Don't want to be rude but it doesn't seem like this tool may currently enhance my productivity.

The main difference versus IDEs is that everything we show is informed by all the public code we've collected from the web. So e.g. there are a ton of arguments to matplotlib.plot and IDEs can show you them all ranked alphabetically, whereas we can show you common patterns of how people actually use matplotlib.plot in practice, which is often far more useful. (We'll show you the docs, too.)

Another example is if you type "load('abc.json')" without having imported json: there are hundreds of python packages that define a function called "load", but "json" and "simplejson" are by _far_ the most widely used, so we can suggest that you "from json import load". That's something you can't do unless you have a good model of a lot of real-world code.

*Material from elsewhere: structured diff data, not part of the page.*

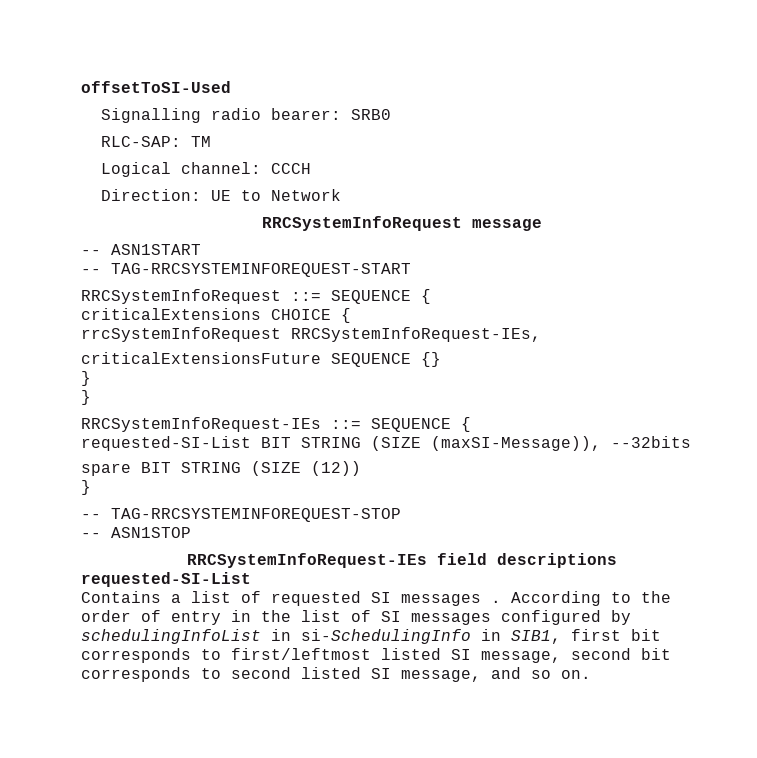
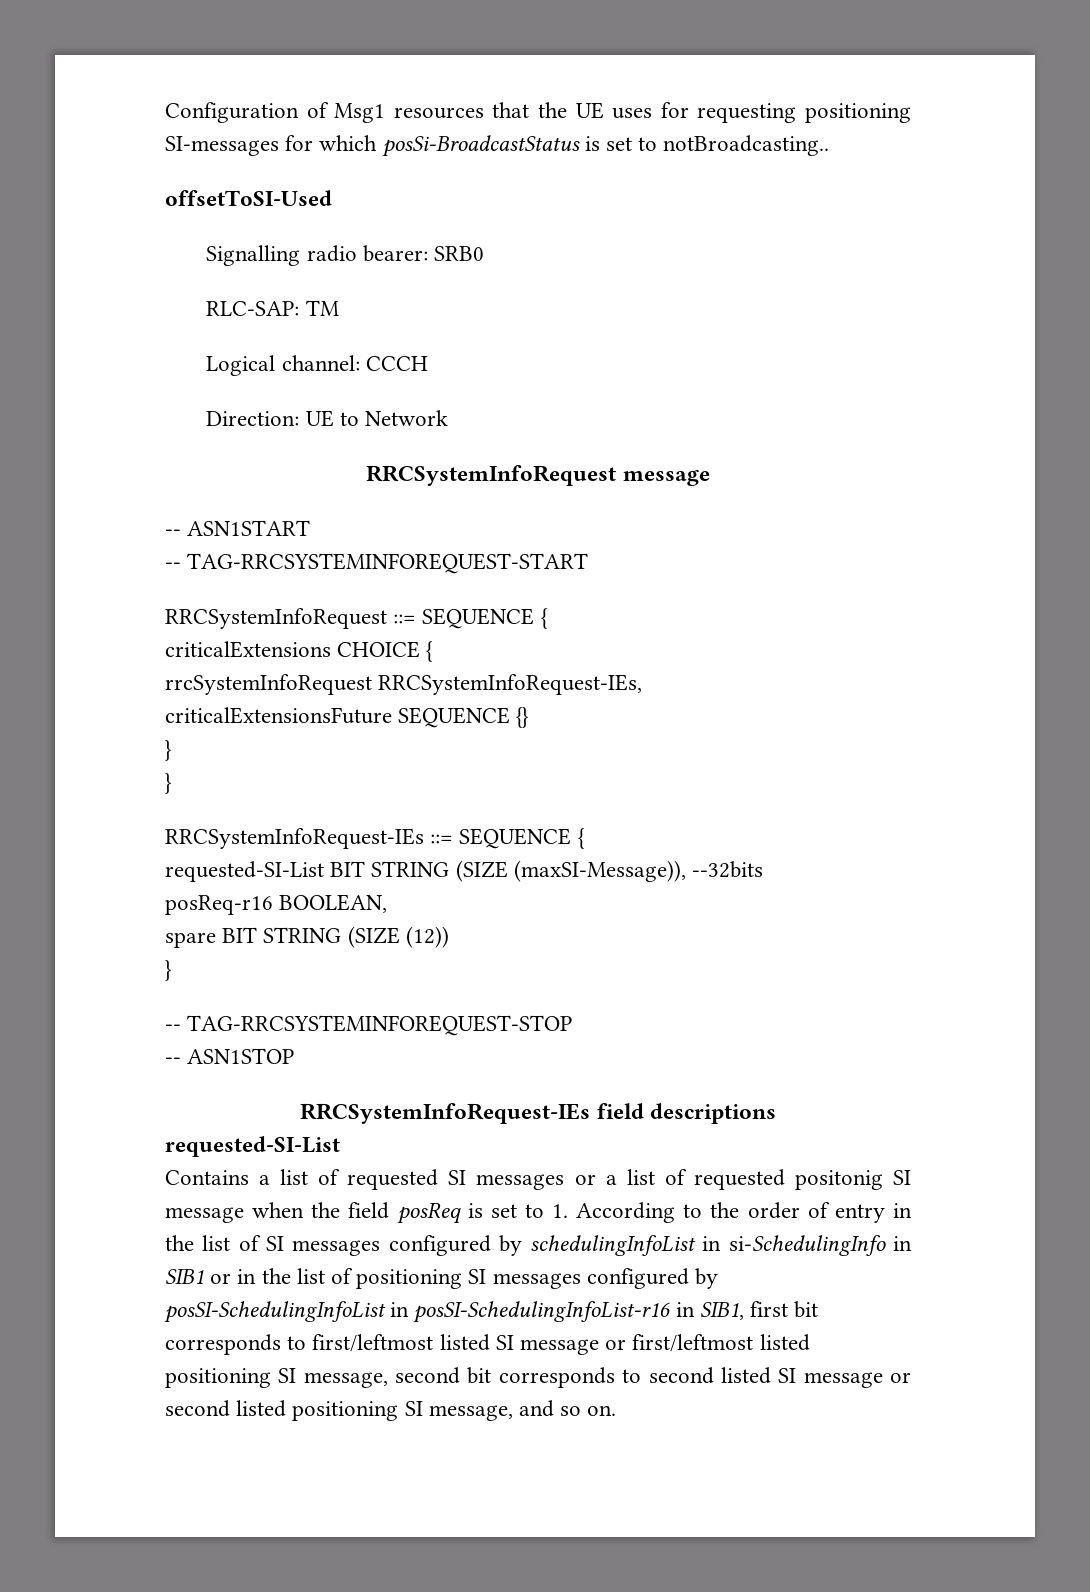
(81, 87) none -> [165,102,912,123] [165,135,830,157] Configuration of Msg1 resources that the UE uses for requesting positioning SI-messages for which posSi-BroadcastStatus is set to notBroadcasting.. //
(691, 442) none -> [165,894,388,915] // posReq-r16 BOOLEAN,
[491,600,501,603] . -> [574,1169,912,1190] [165,1202,569,1224] or a list of requested positonig SI message when the field posReq is set to 1.
(501, 635) none -> [165,1268,719,1289] [164,1301,695,1323] SIB1 or in the list of positioning SI messages configured by posSI-SchedulingInfoList in posSI-SchedulingInfoList-r16 in
(471, 654) none -> [520,1334,810,1355] [165,1368,297,1388] message or first/leftmost listed positioning SI
(391, 673) none -> [803,1372,911,1388] [165,1400,423,1421] message or second listed positioning SI

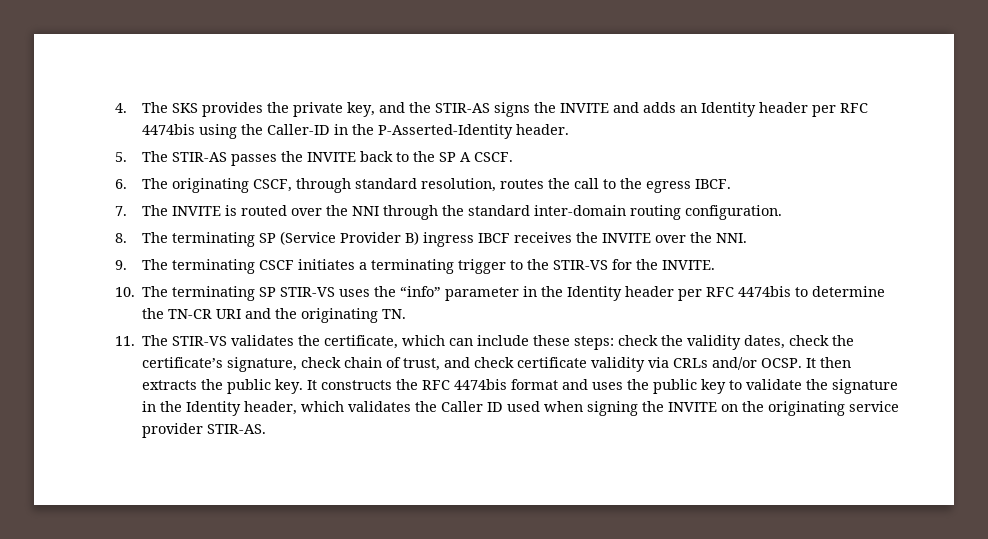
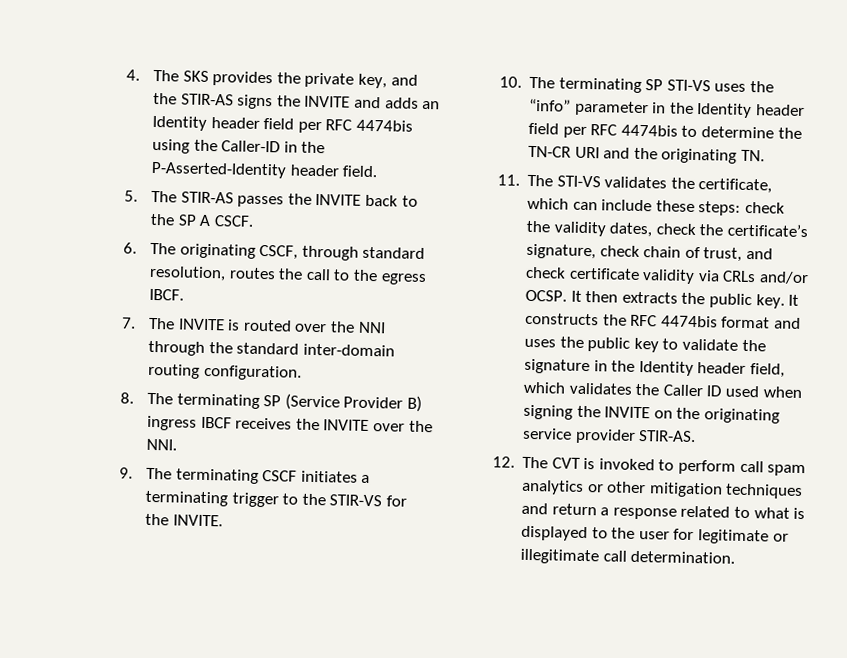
(808, 107) none -> [263,118,295,130] field
[515,124,569,135] header. -> [289,164,379,178] header field.
[280,287,336,297] STIR-VS -> [666,79,711,92] STI-VS
(675, 291) none -> [528,122,560,135] field
[172,336,228,346] STIR-VS -> [556,175,601,188] STI-VS
[244,401,298,415] header, -> [697,362,785,378] header field,
(267, 429) none -> [491,456,807,477] [521,479,804,500] [521,502,806,520] [521,525,789,545] [520,548,736,565] // 12. The CVT is invoked to perform call spam analytics or other mitigation techniques and return a response related to what is displayed to the user for legitimate or illegitimate call determination.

Any comments on how your product and plans compare to https://sourcegraph.com/?

They seem to have a similar offering with an on-premise version, though lacking the smooth editor integration.

Definitely agree with you. Clearly, this is a tool that has the potential to make Python programming easier by adding functionality similar to what you can inherently get out of the box with a statically typed language + a good IDE. On the other hand, it also underscores Python's deficiencies as a language. I used to love Python, and still do, but I would never use it for a large project of any substantial complexity since I've seen how tremendously useful static typing is both for writing code and, arguably more importantly, reading and analyzing existing code. A couple of huge advantages are very robust auto-completion, the ability to quickly and immediately jump to the source code of a given type, and finding references to a given type across the codebase without ambiguity. Kite gets you part of the way, but the nature of Python means it'll never beat Java in these aspects.